A busca de autotratamento e a sensação de alívio foram outros dos motivos apresentados, pois as substâncias podem ajudar a aliviar os sintomas do TDAH, como hiperatividade, dificuldade de concentração e impulsividade, além de proporcionar uma sensação de calma e foco. Também é lembrada a influência social, uma vez que a falta de tratamento para o TDAH pode levar a dificuldades sociais e acadêmicas que aumentam o risco de utilizar drogas para ter maior aceitação social.
Outros estudos vão em direção semelhante. Pesquisadores canadenses observaram em um estudo que envolveu mais de 20.000 pessoas que praticamente 1 em cada 4 mulheres com TDAH tentou o suicídio: 23,5% disseram ter tentado suicídio, em comparação com 3,3% das mulheres sem TDAH. Entre os homens, 8,5% com TDAH disseram ter tentado suicídio, em comparação com 2,1% dos homens sem TDAH.

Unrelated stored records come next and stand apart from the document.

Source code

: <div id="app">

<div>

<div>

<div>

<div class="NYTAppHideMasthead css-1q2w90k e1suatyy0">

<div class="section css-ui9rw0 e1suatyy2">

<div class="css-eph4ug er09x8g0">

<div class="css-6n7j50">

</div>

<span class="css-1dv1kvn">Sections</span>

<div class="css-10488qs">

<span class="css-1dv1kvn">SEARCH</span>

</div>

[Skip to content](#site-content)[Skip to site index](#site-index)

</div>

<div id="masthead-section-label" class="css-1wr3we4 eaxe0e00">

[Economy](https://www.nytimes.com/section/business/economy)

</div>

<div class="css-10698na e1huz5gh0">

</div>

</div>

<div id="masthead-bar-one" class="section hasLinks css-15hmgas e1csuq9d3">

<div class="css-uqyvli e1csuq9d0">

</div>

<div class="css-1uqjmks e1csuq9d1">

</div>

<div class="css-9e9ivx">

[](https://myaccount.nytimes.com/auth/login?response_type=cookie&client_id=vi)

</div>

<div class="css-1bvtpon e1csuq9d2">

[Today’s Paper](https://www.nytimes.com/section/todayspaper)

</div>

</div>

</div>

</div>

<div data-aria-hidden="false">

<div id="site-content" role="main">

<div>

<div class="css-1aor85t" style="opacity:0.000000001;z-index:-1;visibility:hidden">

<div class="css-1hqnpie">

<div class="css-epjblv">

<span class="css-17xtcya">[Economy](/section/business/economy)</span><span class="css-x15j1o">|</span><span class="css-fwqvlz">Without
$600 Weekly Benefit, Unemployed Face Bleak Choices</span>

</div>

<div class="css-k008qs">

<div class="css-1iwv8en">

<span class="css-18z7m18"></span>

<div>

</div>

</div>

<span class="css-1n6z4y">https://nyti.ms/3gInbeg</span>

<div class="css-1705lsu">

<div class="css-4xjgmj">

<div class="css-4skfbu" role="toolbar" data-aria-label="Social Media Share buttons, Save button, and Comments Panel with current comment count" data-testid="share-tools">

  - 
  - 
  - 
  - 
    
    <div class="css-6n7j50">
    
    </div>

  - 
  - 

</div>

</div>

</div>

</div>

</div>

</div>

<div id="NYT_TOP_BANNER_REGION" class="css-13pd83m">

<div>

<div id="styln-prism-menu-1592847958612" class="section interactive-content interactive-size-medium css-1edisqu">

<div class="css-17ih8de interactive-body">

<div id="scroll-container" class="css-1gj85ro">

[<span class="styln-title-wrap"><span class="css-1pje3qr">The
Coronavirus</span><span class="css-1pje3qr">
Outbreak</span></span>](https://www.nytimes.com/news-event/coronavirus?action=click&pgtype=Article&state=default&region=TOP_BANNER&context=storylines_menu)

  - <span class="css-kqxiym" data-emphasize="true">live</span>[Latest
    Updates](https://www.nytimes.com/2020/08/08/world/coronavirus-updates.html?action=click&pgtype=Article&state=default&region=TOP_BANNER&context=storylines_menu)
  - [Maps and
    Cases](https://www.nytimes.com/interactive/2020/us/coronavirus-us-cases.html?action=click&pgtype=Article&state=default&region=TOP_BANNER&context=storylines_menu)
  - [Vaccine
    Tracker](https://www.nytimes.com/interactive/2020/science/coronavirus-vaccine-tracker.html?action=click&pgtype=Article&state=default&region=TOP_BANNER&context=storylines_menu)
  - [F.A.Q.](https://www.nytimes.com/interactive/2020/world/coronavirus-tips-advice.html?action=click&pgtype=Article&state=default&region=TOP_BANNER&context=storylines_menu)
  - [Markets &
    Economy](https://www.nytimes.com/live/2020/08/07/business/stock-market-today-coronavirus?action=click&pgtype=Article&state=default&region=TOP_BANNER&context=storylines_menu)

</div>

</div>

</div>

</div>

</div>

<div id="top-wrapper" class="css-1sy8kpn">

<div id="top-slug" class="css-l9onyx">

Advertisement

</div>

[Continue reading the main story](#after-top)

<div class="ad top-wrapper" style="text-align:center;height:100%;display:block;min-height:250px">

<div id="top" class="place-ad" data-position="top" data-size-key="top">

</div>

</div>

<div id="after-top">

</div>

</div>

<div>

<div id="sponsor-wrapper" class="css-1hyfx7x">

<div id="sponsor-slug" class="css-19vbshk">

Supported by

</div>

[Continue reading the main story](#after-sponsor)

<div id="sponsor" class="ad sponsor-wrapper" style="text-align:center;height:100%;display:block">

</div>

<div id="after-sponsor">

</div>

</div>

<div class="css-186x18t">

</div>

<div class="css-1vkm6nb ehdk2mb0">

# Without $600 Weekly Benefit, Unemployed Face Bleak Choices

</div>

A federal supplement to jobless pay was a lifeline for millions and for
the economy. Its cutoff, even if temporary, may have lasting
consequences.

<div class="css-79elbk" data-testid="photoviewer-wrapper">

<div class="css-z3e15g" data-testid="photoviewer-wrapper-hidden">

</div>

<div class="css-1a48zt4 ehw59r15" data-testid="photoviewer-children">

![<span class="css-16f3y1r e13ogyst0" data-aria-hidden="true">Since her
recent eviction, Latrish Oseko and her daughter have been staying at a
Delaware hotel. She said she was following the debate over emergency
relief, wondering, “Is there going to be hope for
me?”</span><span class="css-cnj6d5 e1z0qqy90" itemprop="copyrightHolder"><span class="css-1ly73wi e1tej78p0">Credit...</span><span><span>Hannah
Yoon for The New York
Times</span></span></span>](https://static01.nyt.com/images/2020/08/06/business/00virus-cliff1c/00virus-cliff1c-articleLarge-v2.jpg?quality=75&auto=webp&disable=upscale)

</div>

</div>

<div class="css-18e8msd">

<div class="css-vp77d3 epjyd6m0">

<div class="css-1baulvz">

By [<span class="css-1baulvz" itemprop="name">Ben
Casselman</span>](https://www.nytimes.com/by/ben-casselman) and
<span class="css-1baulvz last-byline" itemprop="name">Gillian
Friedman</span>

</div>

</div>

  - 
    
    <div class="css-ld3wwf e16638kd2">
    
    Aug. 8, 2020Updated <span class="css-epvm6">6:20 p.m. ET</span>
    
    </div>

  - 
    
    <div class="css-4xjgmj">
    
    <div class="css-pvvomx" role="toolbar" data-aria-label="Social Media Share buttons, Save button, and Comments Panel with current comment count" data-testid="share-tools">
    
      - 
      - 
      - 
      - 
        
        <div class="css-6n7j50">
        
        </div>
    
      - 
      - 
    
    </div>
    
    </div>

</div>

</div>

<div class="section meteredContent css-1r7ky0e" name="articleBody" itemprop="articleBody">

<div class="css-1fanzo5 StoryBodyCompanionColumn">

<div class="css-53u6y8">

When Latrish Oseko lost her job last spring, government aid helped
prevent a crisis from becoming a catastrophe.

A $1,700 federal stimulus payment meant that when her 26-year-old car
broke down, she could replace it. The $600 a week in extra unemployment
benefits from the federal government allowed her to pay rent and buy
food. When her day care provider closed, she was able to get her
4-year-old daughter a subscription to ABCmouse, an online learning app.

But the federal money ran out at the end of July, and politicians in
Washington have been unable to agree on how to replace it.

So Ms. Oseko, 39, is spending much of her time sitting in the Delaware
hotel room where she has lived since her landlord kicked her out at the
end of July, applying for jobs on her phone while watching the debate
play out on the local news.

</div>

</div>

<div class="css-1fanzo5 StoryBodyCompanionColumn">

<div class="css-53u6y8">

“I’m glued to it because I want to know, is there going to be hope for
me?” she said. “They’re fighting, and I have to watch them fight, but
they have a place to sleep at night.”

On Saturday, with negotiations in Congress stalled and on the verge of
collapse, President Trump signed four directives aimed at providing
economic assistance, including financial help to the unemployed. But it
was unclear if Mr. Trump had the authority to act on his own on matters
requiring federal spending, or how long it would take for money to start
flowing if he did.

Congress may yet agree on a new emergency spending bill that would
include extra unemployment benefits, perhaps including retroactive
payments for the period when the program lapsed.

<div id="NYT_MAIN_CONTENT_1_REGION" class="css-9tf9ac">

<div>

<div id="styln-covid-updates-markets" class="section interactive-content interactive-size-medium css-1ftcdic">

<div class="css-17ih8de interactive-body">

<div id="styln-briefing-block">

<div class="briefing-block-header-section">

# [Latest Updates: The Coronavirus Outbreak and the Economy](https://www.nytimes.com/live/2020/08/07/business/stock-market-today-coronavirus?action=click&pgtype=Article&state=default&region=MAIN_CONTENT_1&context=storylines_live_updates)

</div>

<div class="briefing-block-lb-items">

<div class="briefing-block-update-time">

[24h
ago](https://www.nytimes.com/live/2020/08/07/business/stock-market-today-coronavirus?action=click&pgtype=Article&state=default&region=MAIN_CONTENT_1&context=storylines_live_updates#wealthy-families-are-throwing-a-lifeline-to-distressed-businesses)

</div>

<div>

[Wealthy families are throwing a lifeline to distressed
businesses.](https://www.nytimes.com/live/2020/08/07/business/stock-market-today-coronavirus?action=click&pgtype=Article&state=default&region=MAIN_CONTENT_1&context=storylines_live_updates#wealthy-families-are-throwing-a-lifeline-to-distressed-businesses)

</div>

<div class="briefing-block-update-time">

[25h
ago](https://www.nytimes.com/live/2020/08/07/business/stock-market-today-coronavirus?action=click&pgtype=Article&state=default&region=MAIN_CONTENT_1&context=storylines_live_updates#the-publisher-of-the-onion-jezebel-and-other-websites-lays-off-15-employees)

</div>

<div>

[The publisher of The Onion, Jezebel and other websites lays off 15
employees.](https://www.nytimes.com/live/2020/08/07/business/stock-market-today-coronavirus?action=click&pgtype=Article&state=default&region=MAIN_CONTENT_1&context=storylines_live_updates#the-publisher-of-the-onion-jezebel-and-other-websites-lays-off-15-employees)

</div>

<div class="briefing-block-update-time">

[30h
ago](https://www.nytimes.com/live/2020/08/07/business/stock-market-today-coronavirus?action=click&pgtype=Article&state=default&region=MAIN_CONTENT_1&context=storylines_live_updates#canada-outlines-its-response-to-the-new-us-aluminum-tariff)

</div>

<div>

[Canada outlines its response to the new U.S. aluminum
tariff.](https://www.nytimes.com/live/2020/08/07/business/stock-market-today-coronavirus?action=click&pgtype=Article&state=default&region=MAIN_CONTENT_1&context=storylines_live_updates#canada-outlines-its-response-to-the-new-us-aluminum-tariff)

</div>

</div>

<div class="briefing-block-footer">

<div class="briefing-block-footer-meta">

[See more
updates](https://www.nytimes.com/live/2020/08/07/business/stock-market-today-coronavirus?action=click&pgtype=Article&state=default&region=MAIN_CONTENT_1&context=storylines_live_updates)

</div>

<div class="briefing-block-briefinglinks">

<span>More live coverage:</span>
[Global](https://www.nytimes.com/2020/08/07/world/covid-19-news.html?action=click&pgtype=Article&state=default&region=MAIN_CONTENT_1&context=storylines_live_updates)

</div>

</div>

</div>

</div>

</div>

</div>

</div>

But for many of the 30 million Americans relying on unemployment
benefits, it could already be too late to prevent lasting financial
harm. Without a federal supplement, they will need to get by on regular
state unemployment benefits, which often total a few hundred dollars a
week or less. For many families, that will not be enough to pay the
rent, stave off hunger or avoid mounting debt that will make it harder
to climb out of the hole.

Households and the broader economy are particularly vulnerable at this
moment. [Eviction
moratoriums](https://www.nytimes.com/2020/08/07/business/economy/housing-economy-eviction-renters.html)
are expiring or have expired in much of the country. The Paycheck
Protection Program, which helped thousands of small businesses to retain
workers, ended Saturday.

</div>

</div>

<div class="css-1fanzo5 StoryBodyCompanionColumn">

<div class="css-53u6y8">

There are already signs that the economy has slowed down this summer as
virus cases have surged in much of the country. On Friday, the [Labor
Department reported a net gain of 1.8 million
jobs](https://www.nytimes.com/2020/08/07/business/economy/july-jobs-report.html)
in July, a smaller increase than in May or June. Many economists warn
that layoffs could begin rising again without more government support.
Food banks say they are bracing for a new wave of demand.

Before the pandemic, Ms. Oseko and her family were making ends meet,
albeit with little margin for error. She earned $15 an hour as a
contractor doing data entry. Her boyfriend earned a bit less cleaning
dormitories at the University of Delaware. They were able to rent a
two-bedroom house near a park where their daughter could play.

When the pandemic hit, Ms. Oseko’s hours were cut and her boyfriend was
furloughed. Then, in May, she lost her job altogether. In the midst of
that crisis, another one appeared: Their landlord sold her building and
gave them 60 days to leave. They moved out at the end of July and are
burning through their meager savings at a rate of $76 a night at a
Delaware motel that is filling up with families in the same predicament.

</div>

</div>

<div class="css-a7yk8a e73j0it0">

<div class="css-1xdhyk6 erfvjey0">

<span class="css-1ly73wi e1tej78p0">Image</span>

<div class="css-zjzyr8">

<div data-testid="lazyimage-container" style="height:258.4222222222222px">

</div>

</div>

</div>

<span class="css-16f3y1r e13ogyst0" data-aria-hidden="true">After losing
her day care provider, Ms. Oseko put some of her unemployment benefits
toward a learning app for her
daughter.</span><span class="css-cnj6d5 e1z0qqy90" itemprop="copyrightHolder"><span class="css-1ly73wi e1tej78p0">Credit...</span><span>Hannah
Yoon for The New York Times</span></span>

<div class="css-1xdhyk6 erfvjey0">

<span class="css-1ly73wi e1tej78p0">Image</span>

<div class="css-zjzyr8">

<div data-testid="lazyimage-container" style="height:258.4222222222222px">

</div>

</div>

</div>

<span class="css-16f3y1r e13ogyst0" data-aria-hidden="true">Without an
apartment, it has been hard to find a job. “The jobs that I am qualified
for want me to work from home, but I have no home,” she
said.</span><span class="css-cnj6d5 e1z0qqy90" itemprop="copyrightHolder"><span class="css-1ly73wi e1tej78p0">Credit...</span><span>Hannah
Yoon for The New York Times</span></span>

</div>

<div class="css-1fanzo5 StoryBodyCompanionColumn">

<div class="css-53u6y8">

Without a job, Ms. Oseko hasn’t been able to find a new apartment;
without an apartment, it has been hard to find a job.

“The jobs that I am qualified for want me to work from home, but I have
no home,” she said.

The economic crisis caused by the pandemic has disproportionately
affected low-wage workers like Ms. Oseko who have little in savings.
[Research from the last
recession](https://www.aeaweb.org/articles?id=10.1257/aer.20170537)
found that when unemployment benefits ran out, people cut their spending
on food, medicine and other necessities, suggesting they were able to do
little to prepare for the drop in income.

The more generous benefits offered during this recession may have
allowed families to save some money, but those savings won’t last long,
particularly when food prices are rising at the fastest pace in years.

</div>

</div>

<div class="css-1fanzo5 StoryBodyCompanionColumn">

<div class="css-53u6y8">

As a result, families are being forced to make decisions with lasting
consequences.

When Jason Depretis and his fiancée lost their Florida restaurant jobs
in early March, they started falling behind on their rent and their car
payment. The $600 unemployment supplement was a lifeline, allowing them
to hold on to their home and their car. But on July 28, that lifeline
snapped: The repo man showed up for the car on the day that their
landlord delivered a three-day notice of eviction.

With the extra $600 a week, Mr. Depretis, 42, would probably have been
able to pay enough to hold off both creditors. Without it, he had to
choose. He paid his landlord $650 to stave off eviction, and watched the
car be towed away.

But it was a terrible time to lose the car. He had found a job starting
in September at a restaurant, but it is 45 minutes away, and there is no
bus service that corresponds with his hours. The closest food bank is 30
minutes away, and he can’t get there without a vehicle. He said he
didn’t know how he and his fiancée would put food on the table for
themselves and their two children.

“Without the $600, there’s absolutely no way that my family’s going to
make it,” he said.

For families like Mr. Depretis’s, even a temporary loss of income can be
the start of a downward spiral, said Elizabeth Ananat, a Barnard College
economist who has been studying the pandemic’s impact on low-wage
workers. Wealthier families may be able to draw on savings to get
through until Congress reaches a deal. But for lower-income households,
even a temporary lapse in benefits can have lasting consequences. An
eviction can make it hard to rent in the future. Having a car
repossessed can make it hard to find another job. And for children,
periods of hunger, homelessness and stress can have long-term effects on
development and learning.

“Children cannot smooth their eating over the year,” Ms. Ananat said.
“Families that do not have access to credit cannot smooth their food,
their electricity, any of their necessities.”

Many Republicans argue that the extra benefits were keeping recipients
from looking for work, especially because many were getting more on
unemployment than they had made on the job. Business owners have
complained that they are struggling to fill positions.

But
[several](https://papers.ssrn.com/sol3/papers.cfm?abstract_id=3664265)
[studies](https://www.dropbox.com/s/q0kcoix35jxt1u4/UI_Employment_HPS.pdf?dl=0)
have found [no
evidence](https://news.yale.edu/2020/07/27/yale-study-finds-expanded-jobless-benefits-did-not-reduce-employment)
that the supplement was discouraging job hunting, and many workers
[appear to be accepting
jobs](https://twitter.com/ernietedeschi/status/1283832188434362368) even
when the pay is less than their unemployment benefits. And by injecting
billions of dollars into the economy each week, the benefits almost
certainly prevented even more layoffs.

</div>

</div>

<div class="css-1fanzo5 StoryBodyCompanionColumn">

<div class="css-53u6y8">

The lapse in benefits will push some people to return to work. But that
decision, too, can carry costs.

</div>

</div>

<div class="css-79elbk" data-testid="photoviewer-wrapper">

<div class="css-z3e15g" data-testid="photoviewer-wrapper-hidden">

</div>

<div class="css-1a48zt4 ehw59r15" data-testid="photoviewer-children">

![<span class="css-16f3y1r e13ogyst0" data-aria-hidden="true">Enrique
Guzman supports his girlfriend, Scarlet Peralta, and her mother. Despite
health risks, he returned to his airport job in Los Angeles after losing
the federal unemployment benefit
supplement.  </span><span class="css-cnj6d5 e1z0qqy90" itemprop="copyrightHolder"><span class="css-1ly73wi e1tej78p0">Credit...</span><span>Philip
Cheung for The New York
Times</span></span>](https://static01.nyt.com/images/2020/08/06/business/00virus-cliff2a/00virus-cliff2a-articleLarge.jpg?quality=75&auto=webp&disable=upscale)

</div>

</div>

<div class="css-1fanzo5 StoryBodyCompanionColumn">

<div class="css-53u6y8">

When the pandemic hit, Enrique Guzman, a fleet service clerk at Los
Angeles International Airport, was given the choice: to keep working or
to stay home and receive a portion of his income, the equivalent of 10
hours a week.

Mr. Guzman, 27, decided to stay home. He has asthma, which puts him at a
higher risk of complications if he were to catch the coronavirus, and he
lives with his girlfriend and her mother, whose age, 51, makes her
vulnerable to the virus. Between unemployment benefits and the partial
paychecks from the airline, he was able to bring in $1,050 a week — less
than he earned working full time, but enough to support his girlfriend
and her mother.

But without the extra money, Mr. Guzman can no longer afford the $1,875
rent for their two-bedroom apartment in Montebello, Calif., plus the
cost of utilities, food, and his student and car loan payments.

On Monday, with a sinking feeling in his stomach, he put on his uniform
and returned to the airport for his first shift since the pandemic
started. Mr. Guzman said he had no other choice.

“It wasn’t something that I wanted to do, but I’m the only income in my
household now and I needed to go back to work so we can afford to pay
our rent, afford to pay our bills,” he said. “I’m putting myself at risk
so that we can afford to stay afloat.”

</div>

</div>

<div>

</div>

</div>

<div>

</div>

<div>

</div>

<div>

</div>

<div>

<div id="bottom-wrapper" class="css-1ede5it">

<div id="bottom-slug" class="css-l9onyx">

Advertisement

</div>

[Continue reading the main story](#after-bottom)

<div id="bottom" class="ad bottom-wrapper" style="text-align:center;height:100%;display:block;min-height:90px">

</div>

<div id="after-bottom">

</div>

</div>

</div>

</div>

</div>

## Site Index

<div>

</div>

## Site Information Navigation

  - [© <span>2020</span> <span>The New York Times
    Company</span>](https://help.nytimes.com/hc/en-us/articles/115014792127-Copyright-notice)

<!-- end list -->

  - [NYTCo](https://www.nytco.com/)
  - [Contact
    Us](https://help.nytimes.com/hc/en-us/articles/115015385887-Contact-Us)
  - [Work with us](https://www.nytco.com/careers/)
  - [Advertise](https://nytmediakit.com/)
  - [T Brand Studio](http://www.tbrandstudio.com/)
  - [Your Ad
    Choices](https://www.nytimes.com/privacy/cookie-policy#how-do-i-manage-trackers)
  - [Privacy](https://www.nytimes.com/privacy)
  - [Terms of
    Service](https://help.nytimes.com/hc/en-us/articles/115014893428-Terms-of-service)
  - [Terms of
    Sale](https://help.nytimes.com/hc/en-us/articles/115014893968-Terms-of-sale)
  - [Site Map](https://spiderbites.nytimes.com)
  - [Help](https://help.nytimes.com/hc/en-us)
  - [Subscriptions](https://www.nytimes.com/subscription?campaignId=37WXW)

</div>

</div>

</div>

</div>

O estudo concluiu que adultos com TDAH em geral têm cinco vezes mais probabilidade de tentar suicídio do que seus pares neurotípicos (14% x 2,7%). A correlação entre TDAH e suicídio, dizem os pesquisadores, é amplamente explicada pela depressão ou ansiedade crônica comórbida — os fatores de risco mais fortes. Até mesmo porque a ansiedade atinge 47% das pessoas com TDAH, uma proporção significativamente mais alta do que no restante da população.
Os dados apontam para a necessidade de se fazer um recorte de gênero nas pesquisas e tratamentos, observando-se as diferenças na forma como homens e mulheres vivem o TDAH e como isso influencia em sua qualidade de vida e tratamento. Os pesquisadores também sugerem que a pessoa que desconhece o TDAH ou que não o trata está mais sujeita às consequências faladas acima, como o uso de drogas, ansiedade, depressão e tentativas de suicídio.
O diagnóstico de TDAH vai muito além de dar um rótulo para um aluno mal comportado que não consegue ficar quieto em sala de aula: ele pode salvar vidas.